RECORD EXTRACTS section start
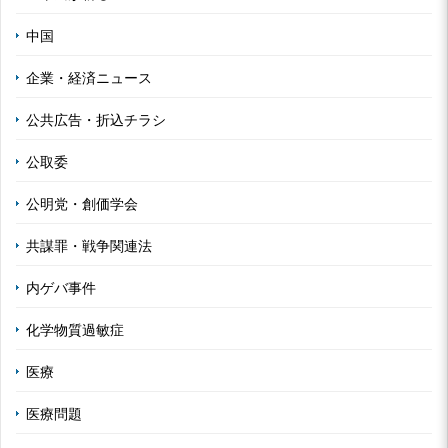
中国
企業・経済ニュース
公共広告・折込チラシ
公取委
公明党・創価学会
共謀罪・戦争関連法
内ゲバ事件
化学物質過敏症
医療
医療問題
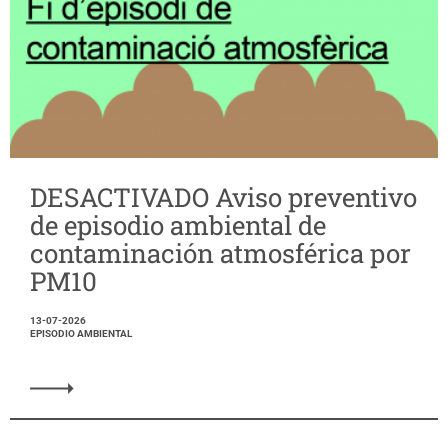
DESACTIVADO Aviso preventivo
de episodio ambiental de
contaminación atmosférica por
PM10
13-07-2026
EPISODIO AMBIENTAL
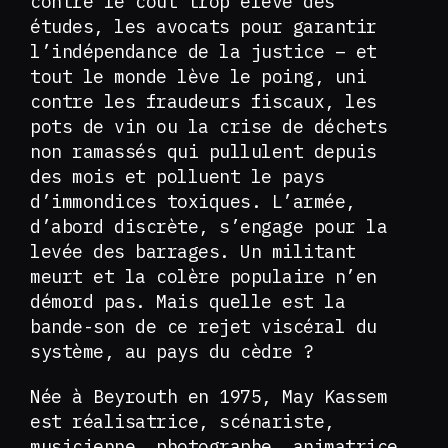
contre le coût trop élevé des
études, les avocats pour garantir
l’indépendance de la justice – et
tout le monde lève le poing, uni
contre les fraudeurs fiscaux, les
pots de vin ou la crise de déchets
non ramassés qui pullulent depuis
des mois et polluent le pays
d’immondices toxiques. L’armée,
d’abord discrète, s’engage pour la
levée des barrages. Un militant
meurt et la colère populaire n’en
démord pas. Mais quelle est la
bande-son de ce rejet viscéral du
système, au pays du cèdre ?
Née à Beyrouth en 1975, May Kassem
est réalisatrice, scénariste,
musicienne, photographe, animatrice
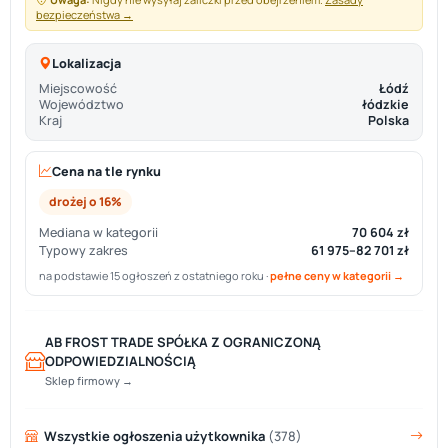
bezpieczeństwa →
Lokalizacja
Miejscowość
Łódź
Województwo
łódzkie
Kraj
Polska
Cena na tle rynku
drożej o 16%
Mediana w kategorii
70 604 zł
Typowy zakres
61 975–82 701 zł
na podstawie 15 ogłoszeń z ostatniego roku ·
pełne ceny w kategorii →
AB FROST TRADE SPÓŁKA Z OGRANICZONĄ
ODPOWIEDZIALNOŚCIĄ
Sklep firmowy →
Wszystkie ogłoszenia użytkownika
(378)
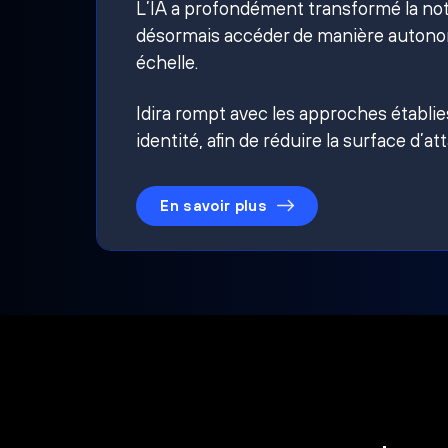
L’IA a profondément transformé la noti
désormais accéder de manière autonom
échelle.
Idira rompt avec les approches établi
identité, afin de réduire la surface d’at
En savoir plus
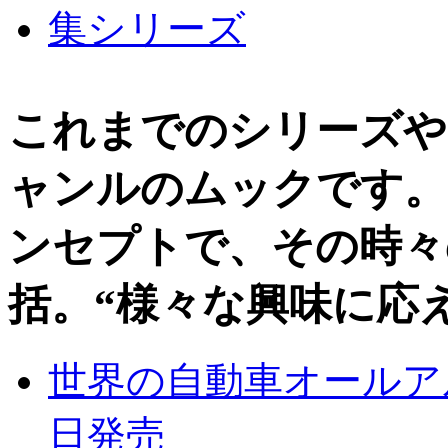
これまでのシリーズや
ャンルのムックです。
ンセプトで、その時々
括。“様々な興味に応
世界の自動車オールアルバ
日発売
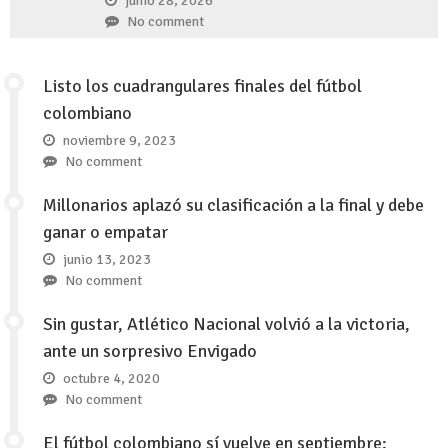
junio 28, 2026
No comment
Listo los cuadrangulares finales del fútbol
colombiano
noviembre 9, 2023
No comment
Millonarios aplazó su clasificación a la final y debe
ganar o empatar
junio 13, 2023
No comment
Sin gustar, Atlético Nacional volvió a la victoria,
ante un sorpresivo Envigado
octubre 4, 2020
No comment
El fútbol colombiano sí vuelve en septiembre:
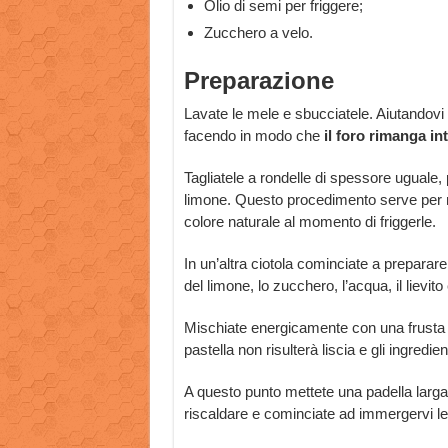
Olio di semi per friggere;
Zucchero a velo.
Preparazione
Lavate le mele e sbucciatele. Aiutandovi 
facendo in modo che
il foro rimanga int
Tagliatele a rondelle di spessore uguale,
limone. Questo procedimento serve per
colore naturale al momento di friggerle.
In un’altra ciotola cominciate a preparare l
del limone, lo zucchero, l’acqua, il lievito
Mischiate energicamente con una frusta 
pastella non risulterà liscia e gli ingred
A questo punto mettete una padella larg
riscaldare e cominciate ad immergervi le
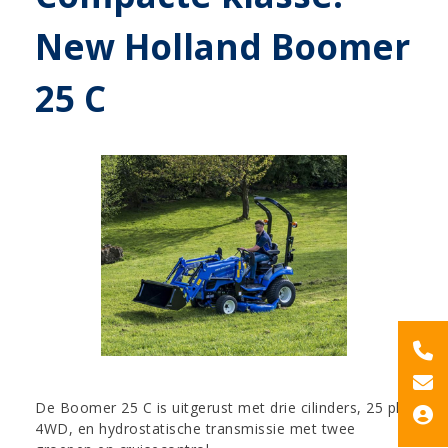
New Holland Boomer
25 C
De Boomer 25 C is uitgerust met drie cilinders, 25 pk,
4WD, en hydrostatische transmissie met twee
RECORD EXTRACTS section end
-- WHAT NEEDS TO BE DONE --
Rewrite the text of the records above, changing every "No comment" to "Sin comentarios" and leaving all other wording unchanged. Omit the pictures.

-- EXPECTED OUTPUT --
中国
企業・経済ニュース
公共広告・折込チラシ
公取委
公明党・創価学会
共謀罪・戦争関連法
内ゲバ事件
化学物質過敏症
医療
医療問題
DESACTIVADO Aviso preventivo
de episodio ambiental de
contaminación atmosférica por
PM10
13-07-2026
EPISODIO AMBIENTAL
contre le coût trop élevé des
études, les avocats pour garantir
l’indépendance de la justice – et
tout le monde lève le poing, uni
contre les fraudeurs fiscaux, les
pots de vin ou la crise de déchets
non ramassés qui pullulent depuis
des mois et polluent le pays
d’immondices toxiques. L’armée,
d’abord discrète, s’engage pour la
levée des barrages. Un militant
meurt et la colère populaire n’en
démord pas. Mais quelle est la
bande-son de ce rejet viscéral du
système, au pays du cèdre ?
Née à Beyrouth en 1975, May Kassem
est réalisatrice, scénariste,
musicienne, photographe, animatrice
bezpieczeństwa →
Lokalizacja
Miejscowość
Łódź
Województwo
łódzkie
Kraj
Polska
Cena na tle rynku
drożej o 16%
Mediana w kategorii
70 604 zł
Typowy zakres
61 975–82 701 zł
na podstawie 15 ogłoszeń z ostatniego roku ·
pełne ceny w kategorii →
AB FROST TRADE SPÓŁKA Z OGRANICZONĄ
ODPOWIEDZIALNOŚCIĄ
Sklep firmowy →
Wszystkie ogłoszenia użytkownika
(378)
L’IA a profondément transformé la noti
désormais accéder de manière autonom
échelle.
Idira rompt avec les approches établi
identité, afin de réduire la surface d’at
En savoir plus
これまでのシリーズや
ャンルのムックです。
ンセプトで、その時々
括。“様々な興味に応
世界の自動車オールアルバ
日発売
junio 28, 2026
Sin comentarios
Listo los cuadrangulares finales del fútbol
colombiano
noviembre 9, 2023
Sin comentarios
Millonarios aplazó su clasificación a la final y debe
ganar o empatar
junio 13, 2023
Sin comentarios
Sin gustar, Atlético Nacional volvió a la victoria,
ante un sorpresivo Envigado
octubre 4, 2020
Sin comentarios
El fútbol colombiano sí vuelve en septiembre:
Olio di semi per friggere;
Zucchero a velo.
Preparazione
Lavate le mele e sbucciatele. Aiutandovi 
facendo in modo che
il foro rimanga int
Tagliatele a rondelle di spessore uguale,
limone. Questo procedimento serve per
colore naturale al momento di friggerle.
In un’altra ciotola cominciate a preparare l
del limone, lo zucchero, l’acqua, il lievito
Mischiate energicamente con una frusta 
pastella non risulterà liscia e gli ingred
A questo punto mettete una padella larg
riscaldare e cominciate ad immergervi le
New Holland Boomer
25 C
De Boomer 25 C is uitgerust met drie cilinders, 25 pk,
4WD, en hydrostatische transmissie met twee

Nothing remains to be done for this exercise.